_Task inputs_:
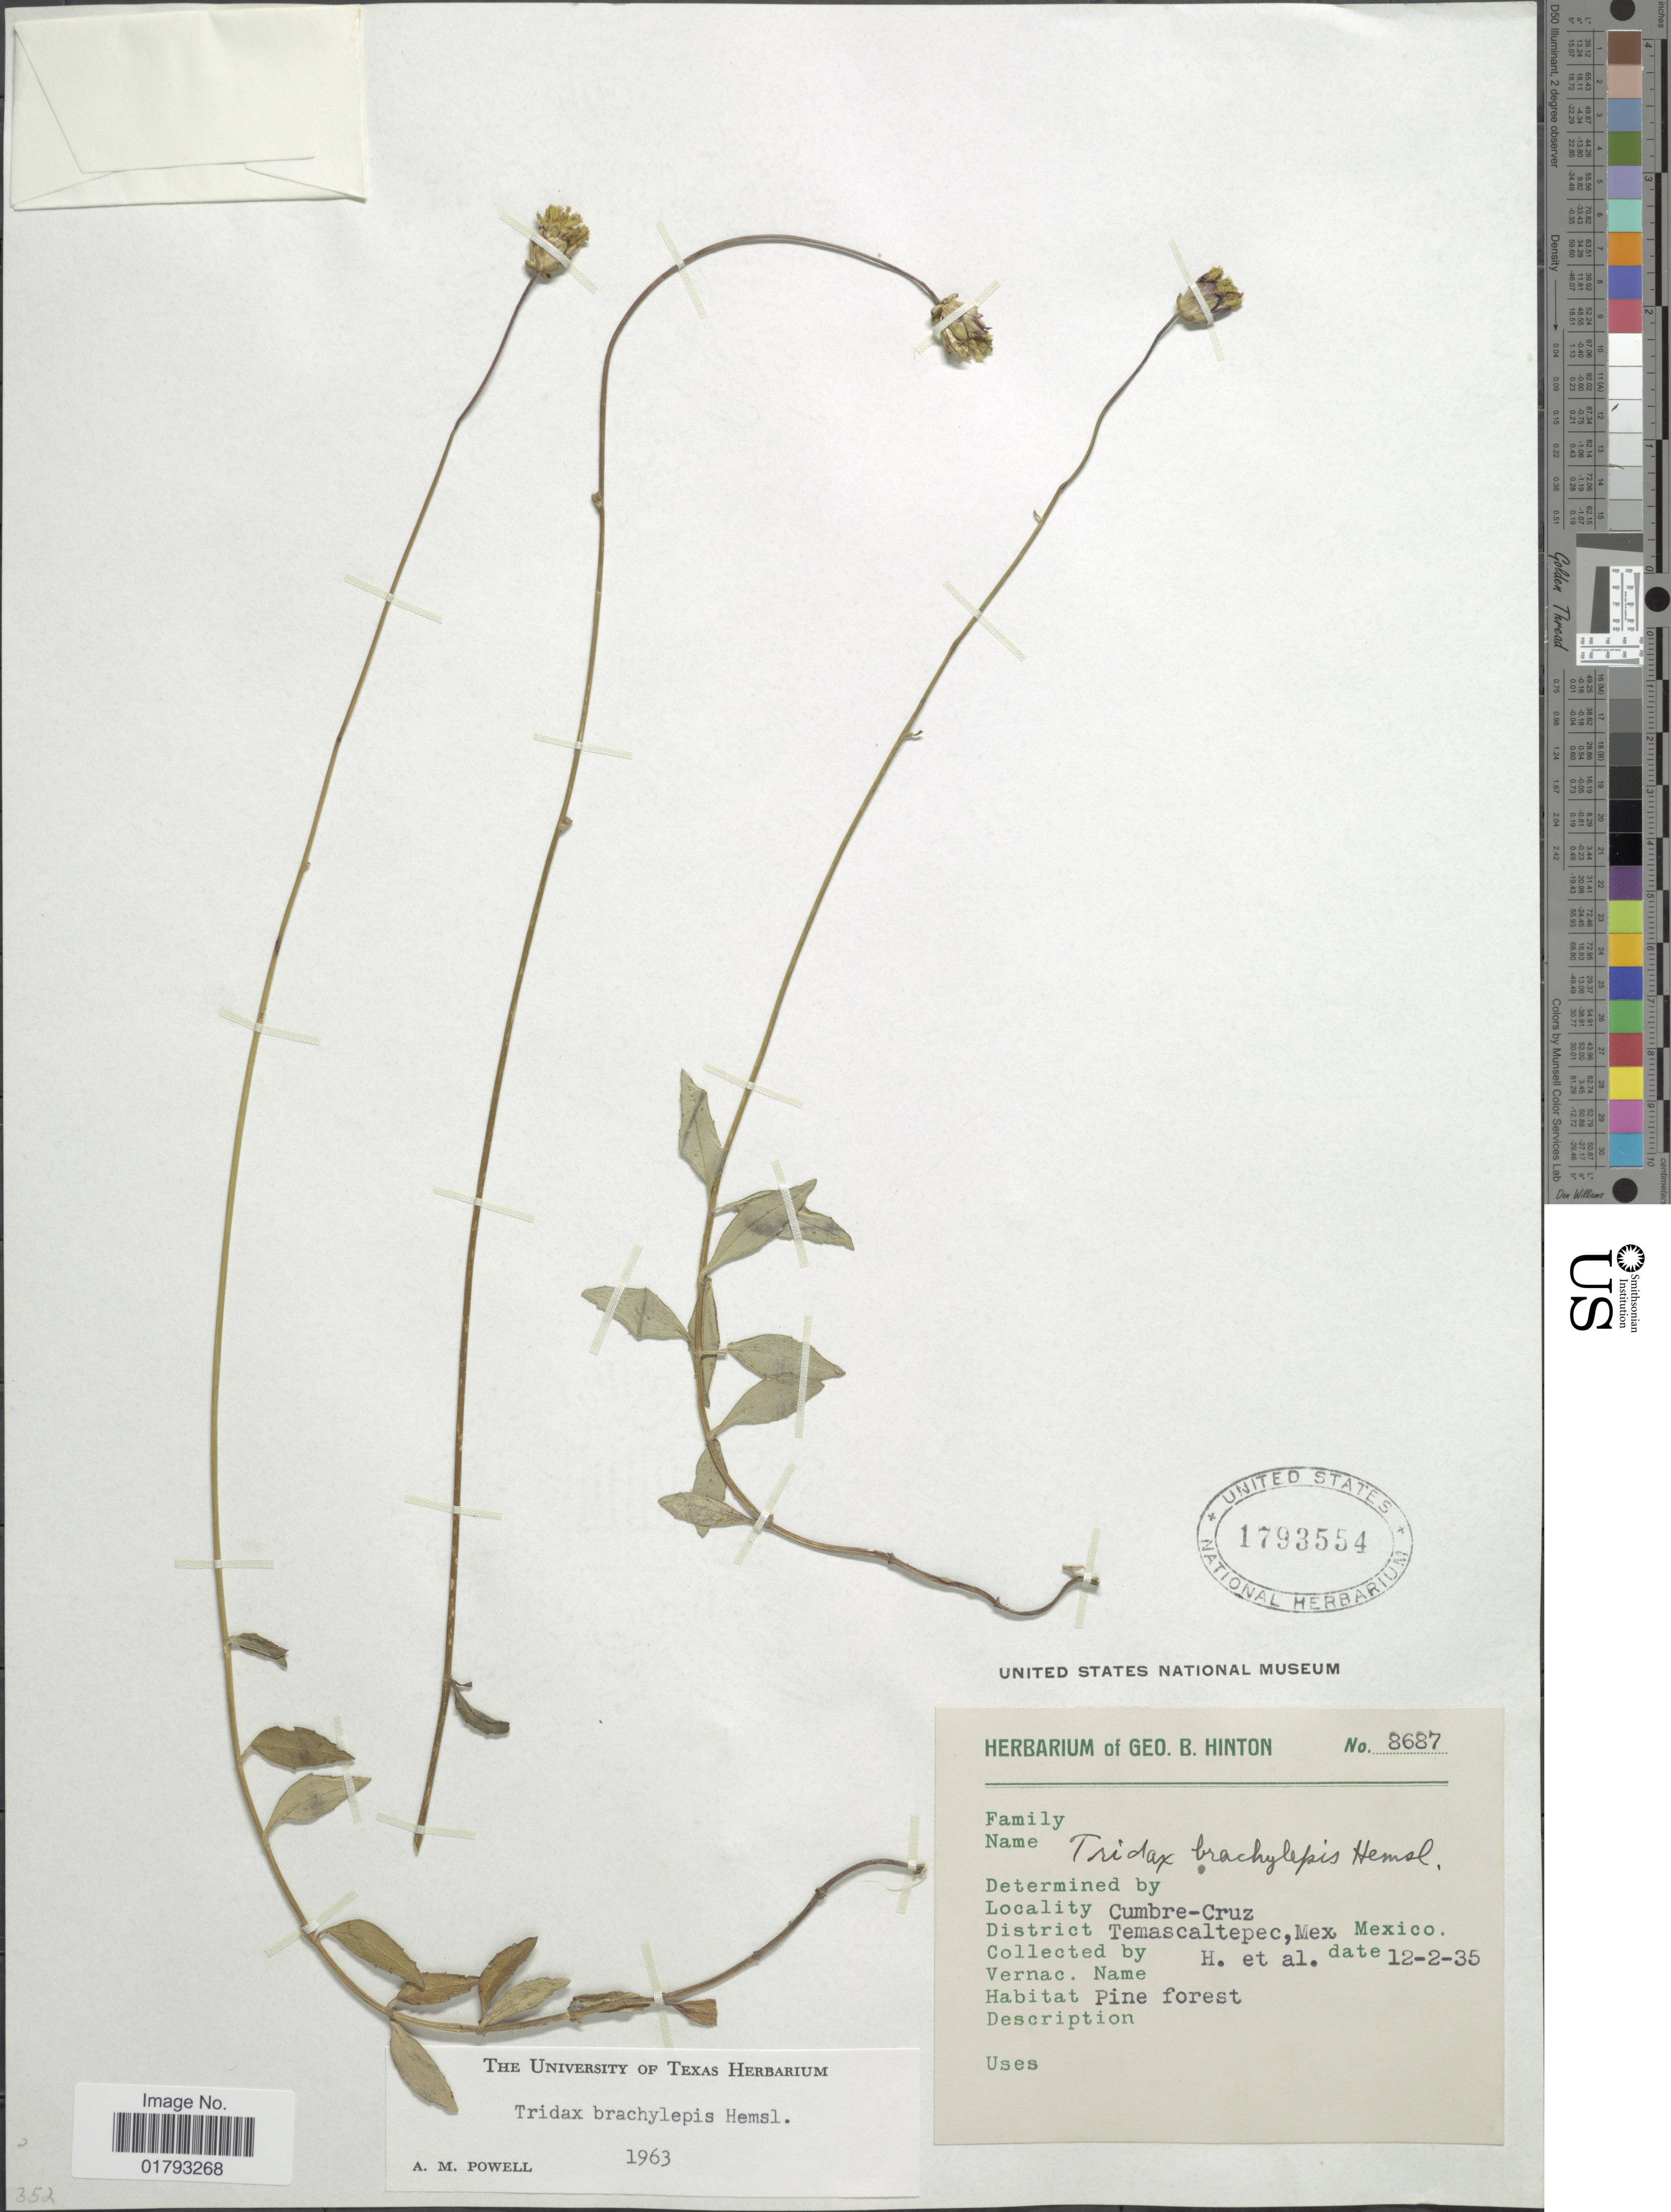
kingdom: Plantae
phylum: Tracheophyta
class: Magnoliopsida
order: Asterales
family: Asteraceae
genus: Tridax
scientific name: Tridax brachylepis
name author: Hemsl.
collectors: G. B. Hinton & et al.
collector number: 8687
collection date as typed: Transcribed d/m/y: 2/12/35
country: Mexico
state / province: México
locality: Cumbre-Cruz, Temascaltepec, Mex Mexico.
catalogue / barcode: US 1793554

_What is expected_:
Copy every line of the items above word for word, leaving out the pictures.

_Response to this exercise_:
kingdom: Plantae
phylum: Tracheophyta
class: Magnoliopsida
order: Asterales
family: Asteraceae
genus: Tridax
scientific name: Tridax brachylepis
name author: Hemsl.
collectors: G. B. Hinton & et al.
collector number: 8687
collection date as typed: Transcribed d/m/y: 2/12/35
country: Mexico
state / province: México
locality: Cumbre-Cruz, Temascaltepec, Mex Mexico.
catalogue / barcode: US 1793554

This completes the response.